This weekend marked the beginning of Madison Craft Beer Week, and we started it by passing on the fish fries that were going on everywhere and heading for The Malt House for Red Eye Happy Hour, where the Red Eye Breweryfrom Wausau had about a half-dozen of their beers on tap. My Darling B ordered up a glass of Cart Ride To Mexico, a malty red ale, and I ordered their saison, which I forget the name of now, and we shared them. I liked the saison best, but they were both very tasty. Then, just to round out the visit, we ordered a draw of Common Thread, a beer brewed at Capital Brewery through the collaboration of brew masters from The Great Dane, Vintage Brewing Company, Lake Louie Brewing, The Grumpy Troll, and House of Brews. It had the unusual quality of tasting like a small-batch home brewed beer.

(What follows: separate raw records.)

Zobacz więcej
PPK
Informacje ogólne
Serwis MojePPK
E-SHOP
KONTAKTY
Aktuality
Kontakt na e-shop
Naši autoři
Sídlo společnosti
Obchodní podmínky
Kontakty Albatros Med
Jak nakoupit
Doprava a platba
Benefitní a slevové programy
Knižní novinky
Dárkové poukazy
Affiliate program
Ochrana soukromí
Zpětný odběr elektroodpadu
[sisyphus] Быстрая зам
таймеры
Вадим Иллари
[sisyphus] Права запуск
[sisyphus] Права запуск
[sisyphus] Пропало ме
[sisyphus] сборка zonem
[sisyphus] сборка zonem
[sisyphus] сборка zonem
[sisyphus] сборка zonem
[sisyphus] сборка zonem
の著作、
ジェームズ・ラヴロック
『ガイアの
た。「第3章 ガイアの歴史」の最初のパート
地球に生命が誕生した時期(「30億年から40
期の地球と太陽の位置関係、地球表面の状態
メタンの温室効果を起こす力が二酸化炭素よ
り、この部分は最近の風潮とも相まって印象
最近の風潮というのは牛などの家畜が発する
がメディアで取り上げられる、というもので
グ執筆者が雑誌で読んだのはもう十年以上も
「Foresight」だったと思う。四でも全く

Before heading home, we stopped off at Dexter’s Pub, where the theme of East Coast, West Coast, No Coast split the 15 taps evenly between North Coast Brewing in California, Oskar Blues in Colorado and Southern Tier Brewing in New York state. From North Coast, we sampled Brother Thelonius, a Belgian style abbey ale, and Lemerle, a saison; from Southern Tier, we tried the Mokah, a stout again, and Creme Brulee – I’m not sure what I’d call that, maybe a novelty beer? They were all delicious, although the Creme Brulee was a little too much like candy for my taste. Somehow, we overlooked ordering a draw of anything from Oskar Blues.

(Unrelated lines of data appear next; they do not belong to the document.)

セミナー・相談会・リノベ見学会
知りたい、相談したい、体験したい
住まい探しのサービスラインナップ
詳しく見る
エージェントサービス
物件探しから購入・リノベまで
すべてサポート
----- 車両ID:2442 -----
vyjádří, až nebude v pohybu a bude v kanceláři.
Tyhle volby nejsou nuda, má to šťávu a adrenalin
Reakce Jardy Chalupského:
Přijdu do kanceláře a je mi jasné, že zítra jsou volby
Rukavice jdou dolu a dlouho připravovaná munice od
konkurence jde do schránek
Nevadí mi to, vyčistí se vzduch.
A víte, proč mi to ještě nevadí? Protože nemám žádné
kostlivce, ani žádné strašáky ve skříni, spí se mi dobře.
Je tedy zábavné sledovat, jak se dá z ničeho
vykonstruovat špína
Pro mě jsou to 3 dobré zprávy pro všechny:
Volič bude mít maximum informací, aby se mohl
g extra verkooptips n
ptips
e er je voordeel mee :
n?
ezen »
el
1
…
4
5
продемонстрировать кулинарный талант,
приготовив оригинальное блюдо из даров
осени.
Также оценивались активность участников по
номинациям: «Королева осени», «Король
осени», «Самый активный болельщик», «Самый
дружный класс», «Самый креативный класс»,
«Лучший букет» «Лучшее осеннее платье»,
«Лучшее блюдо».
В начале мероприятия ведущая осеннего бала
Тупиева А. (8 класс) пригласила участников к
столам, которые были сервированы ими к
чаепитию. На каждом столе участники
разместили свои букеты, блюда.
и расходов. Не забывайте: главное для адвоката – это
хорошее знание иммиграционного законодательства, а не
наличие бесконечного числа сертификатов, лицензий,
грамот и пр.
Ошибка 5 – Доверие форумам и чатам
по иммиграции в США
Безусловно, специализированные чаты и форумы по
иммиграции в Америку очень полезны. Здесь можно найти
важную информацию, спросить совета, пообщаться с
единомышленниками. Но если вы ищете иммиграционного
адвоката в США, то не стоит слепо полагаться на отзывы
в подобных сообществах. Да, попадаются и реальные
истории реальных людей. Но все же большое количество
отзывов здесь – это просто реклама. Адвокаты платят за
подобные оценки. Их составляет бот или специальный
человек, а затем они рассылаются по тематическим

Saturday found us back at The Malt House again to try the hop rockets they were supposed to have hooked up to a couple of brews from Tallgrass Brewing: they were infusing a little chili zing to a stout called Grizzly Sweat, and an extra hop kick to an IPA called 8-Bit. The experiment went disastrously wrong, though, when the IPA stubbornly refused to out of the taps as anything but foam. After fiddling with the plumbing for about twenty minutes they did manage to get the stout flowing, and they even served about a dozen glasses of the IPA by filling pitchers with foam and letting it settle, but after a huge crowd had waited almost an hour for the IPA (myself included), the disappointment was crushing.

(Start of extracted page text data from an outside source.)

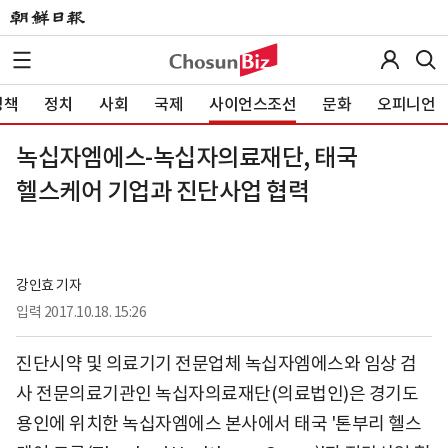
정책
정치
사회
국제
사이언스조선
문화
오피니언
녹십자엠에스-녹십자의료재단, 태국
헬스케어 기업과 진단사업 협력
강인효 기자
입력
2017.10.18. 15:26
진단시약 및 의료기기 전문업체 녹십자엠에스와 임상 검
사 전문의료기관인 녹십자의료재단(의료법인)은 경기도
용인에 위치한 녹십자엠에스 본사에서 태국 '톤부리 헬스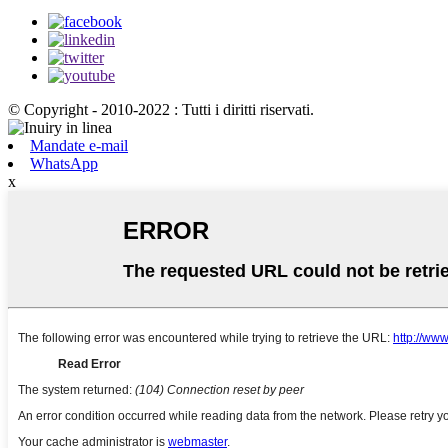
© Copyright - 2010-2022 : Tutti i diritti riservati.
Mandate e-mail
WhatsApp
x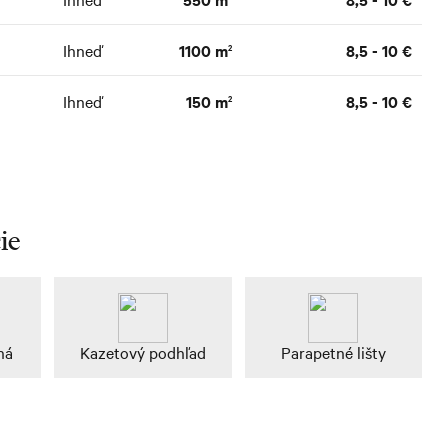
Ihneď
1100 m
8,5 - 10 €
2
Ihneď
150 m
8,5 - 10 €
2
ie
ná
Kazetový podhľad
Parapetné lišty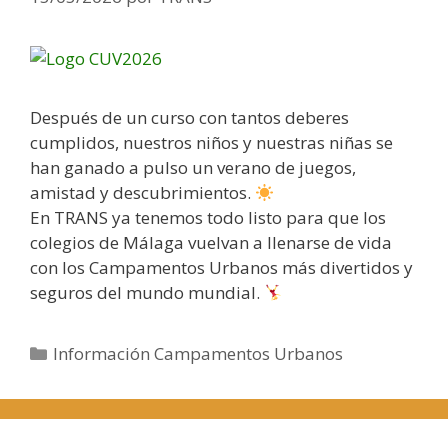
Después de un curso con tantos deberes
cumplidos, nuestros niños y nuestras niñas se
han ganado a pulso un verano de juegos,
amistad y descubrimientos.
En TRANS ya tenemos todo listo para que los
colegios de Málaga vuelvan a llenarse de vida
con los Campamentos Urbanos más divertidos y
seguros del mundo mundial.
C
Información Campamentos Urbanos
a
t
e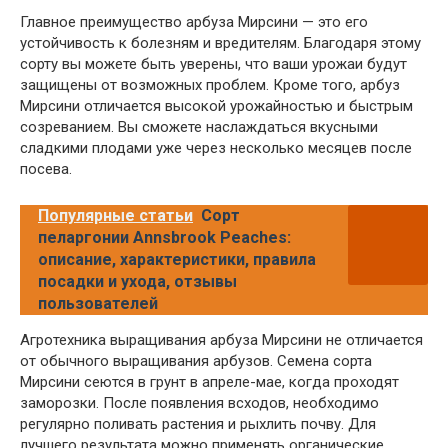
Главное преимущество арбуза Мирсини — это его
устойчивость к болезням и вредителям. Благодаря этому
сорту вы можете быть уверены, что ваши урожаи будут
защищены от возможных проблем. Кроме того, арбуз
Мирсини отличается высокой урожайностью и быстрым
созреванием. Вы сможете наслаждаться вкусными
сладкими плодами уже через несколько месяцев после
посева.
Популярные статьи
Сорт
пеларгонии Annsbrook Peaches:
описание, характеристики, правила
посадки и ухода, отзывы
пользователей
Агротехника выращивания арбуза Мирсини не отличается
от обычного выращивания арбузов. Семена сорта
Мирсини сеются в грунт в апреле-мае, когда проходят
заморозки. После появления всходов, необходимо
регулярно поливать растения и рыхлить почву. Для
лучшего результата можно применять органические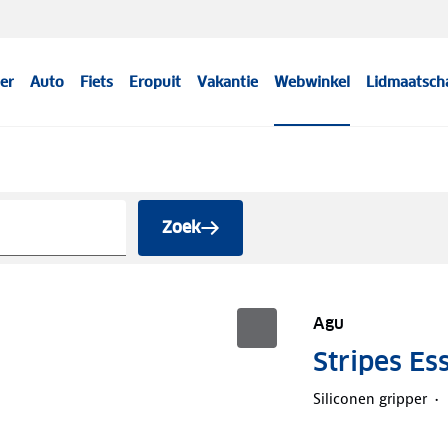
er
Auto
Fiets
Eropuit
Vakantie
Webwinkel
Lidmaatsch
Zoek
Agu
Stripes Ess
Siliconen gripper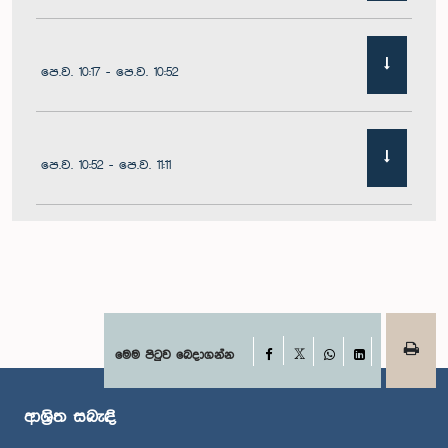
පෙ.ව. 10:17 - පෙ.ව. 10:52
පෙ.ව. 10:52 - පෙ.ව. 11:11
පෙ.ව. 11:11 - පෙ.ව. 11:30
පෙ.ව. 11:30 - පෙ.ව. 11:40
Facebook
මෙම පිටුව බෙදාගන්න
X
WhatsApp
LinkedIn
ආශ්‍රිත සබැඳි
පෙ.ව. 11:40 - පෙ.ව. 11:49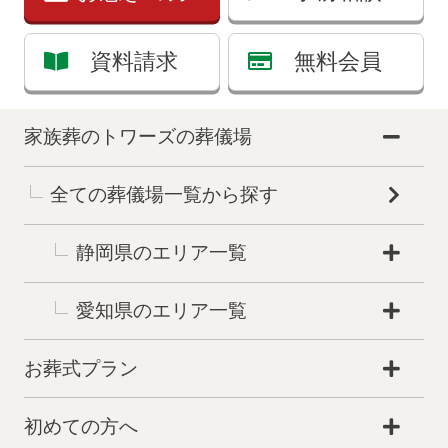
資料請求
無料会員
家族葬のトワーズの葬儀場
全ての葬儀場一覧から探す
静岡県のエリア一覧
愛知県のエリア一覧
お葬式プラン
初めての方へ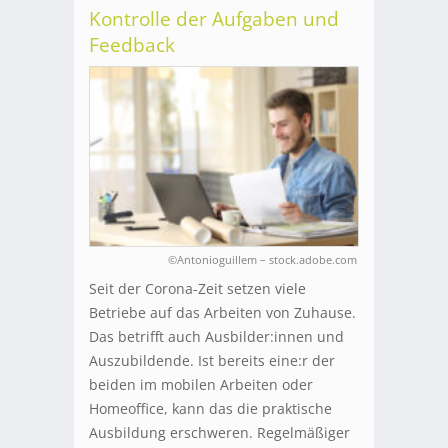
Kontrolle der Aufgaben und
Feedback
©Antonioguillem – stock.adobe.com
Seit der Corona-Zeit setzen viele
Betriebe auf das Arbeiten von Zuhause.
Das betrifft auch Ausbilder:innen und
Auszubildende. Ist bereits eine:r der
beiden im mobilen Arbeiten oder
Homeoffice, kann das die praktische
Ausbildung erschweren. Regelmäßiger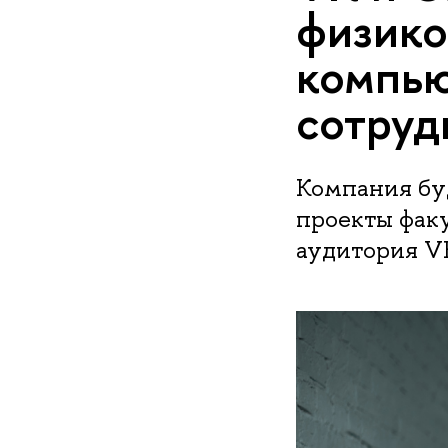
физико
компью
сотруд
Компания бу
проекты факу
аудитория V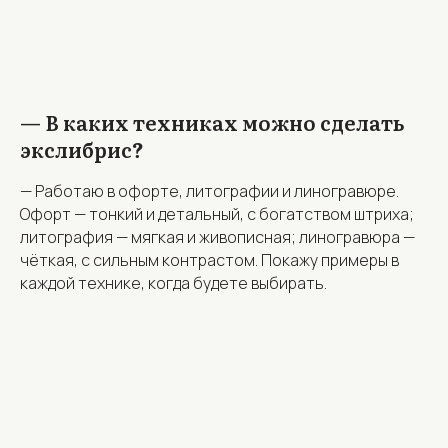
— В каких техниках можно сделать
экслибрис
?
— Работаю в офорте, литографии и линогравюре.
Офорт — тонкий и детальный, с богатством штриха;
литография — мягкая и живописная; линогравюра —
чёткая, с сильным контрастом. Покажу примеры в
каждой технике, когда будете выбирать.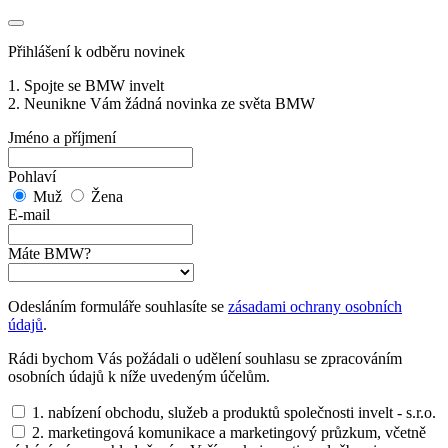
Přihlášení k odběru novinek
1. Spojte se BMW invelt
2. Neunikne Vám žádná novinka ze světa BMW
Jméno a příjmení
Pohlaví
Muž
Žena
E-mail
Máte BMW?
Odesláním formuláře souhlasíte se
zásadami ochrany osobních
údajů
.
Rádi bychom Vás požádali o udělení souhlasu se zpracováním
osobních údajů k níže uvedeným účelům.
1. nabízení obchodu, služeb a produktů společnosti invelt - s.r.o.
2. marketingová komunikace a marketingový průzkum, včetně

Not part of Craft Beer Week but significantly related to beer, we spent all this morning waiting in line outside Star Liquor to buy tickets for the Great Taste of the Midwest. We lined up at nine o’clock the first year we bought tickets, and because we were so close to the cutoff at the end of the line to buy tickets we showed up at eight o’clock last year – and still ended up near the end of the line! So this year we showed up at seven o’clock, and ended up in almost exactly the same place that we did the previous two years. I see a disturbing trend.
As the first few pattering drops of rain fell on the crowd, the beginnings of what turned out to be an enduring thunderstorm, Page Buchanan ran down the line advising everyone with a number to come back at 11:30, saving us from almost two hours of standing vigil in the pouring rain. When the crowd regrouped later, nearly everyone was holding an umbrella or wearing rain gear of one type or another. Tickets went on sale at noon, and we slowly shuffled our way around the block, and then around the parking of Star Liquor, until a little over an hour later we finally had two tickets to the hottest brewing event in the Midwest.
And then home to nap. Weekends can be so stressful.